• AIM
Write out every line of the records again, replacing "photo" with "image" and changing nothing else. Omit the pictures from your answer.

• GIVEN INFORMATION

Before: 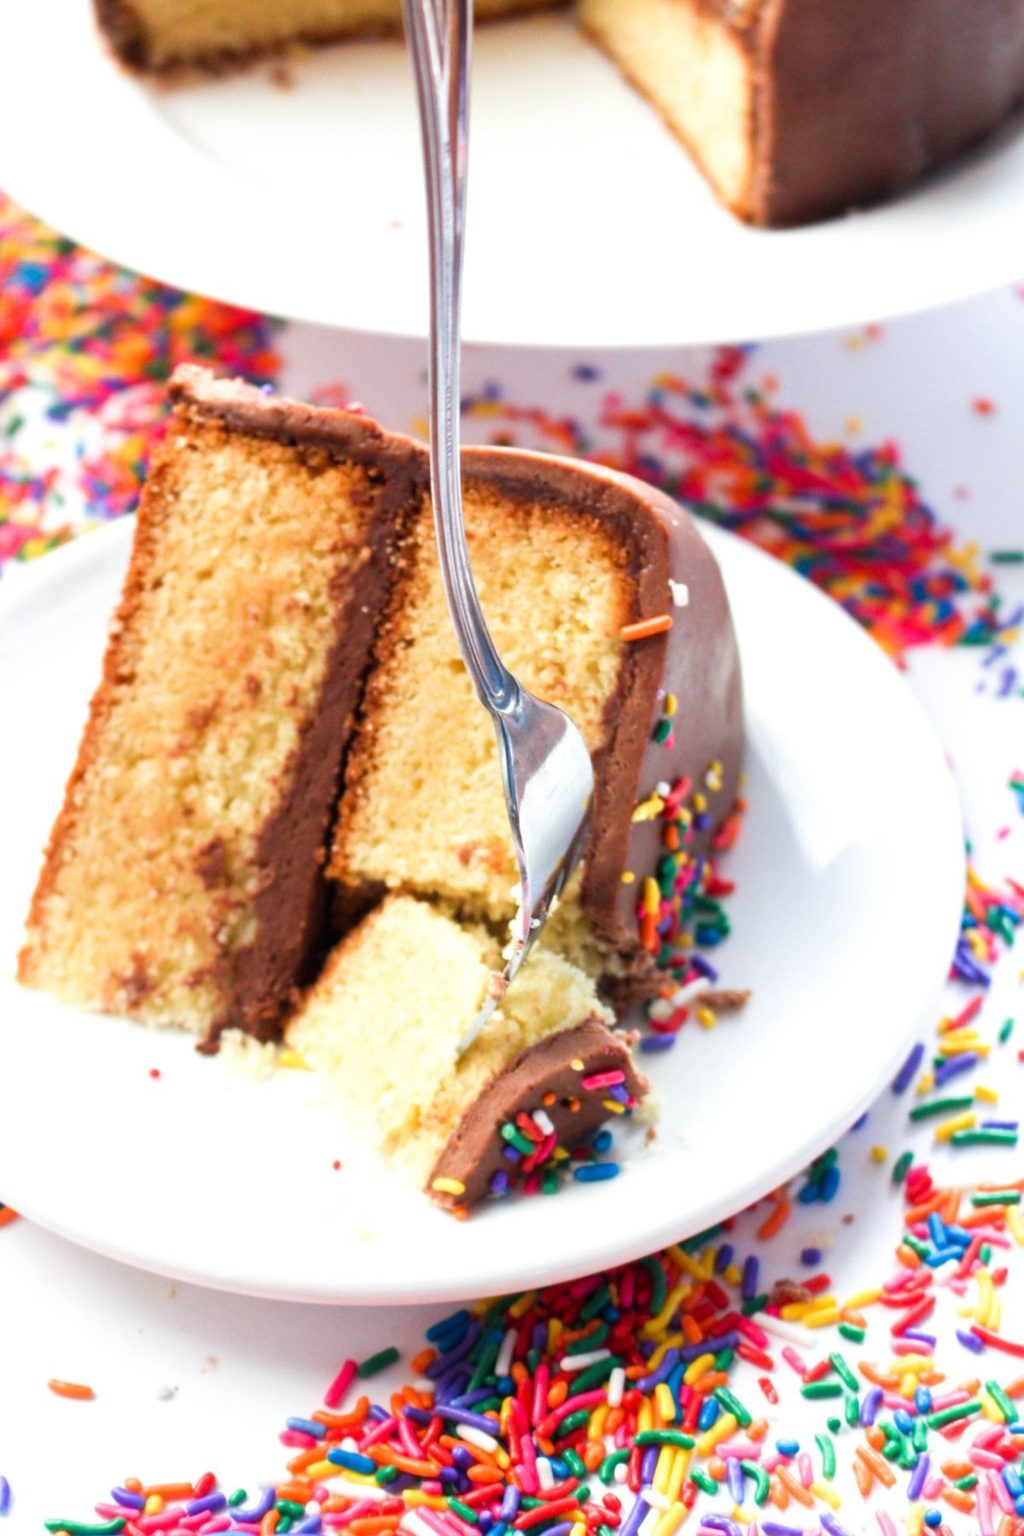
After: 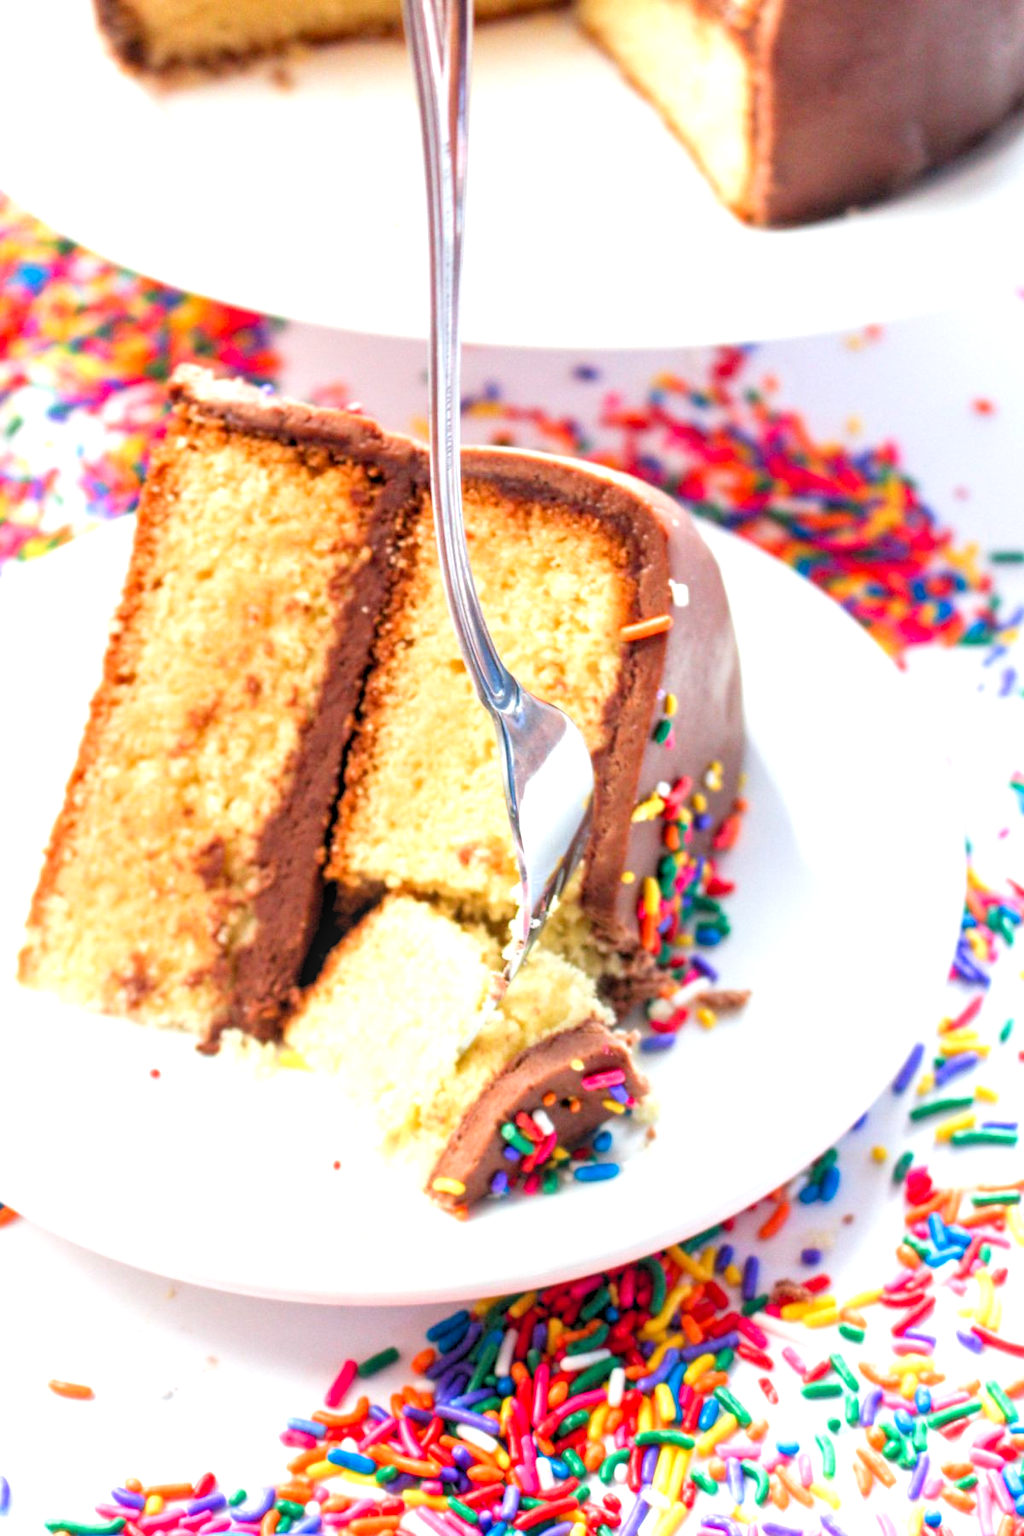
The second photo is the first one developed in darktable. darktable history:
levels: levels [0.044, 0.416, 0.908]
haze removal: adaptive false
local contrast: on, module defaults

• WRITTEN RESPONSE
Before: 
After: 
The second image is the first one developed in darktable. darktable history:
levels: levels [0.044, 0.416, 0.908]
haze removal: adaptive false
local contrast: on, module defaults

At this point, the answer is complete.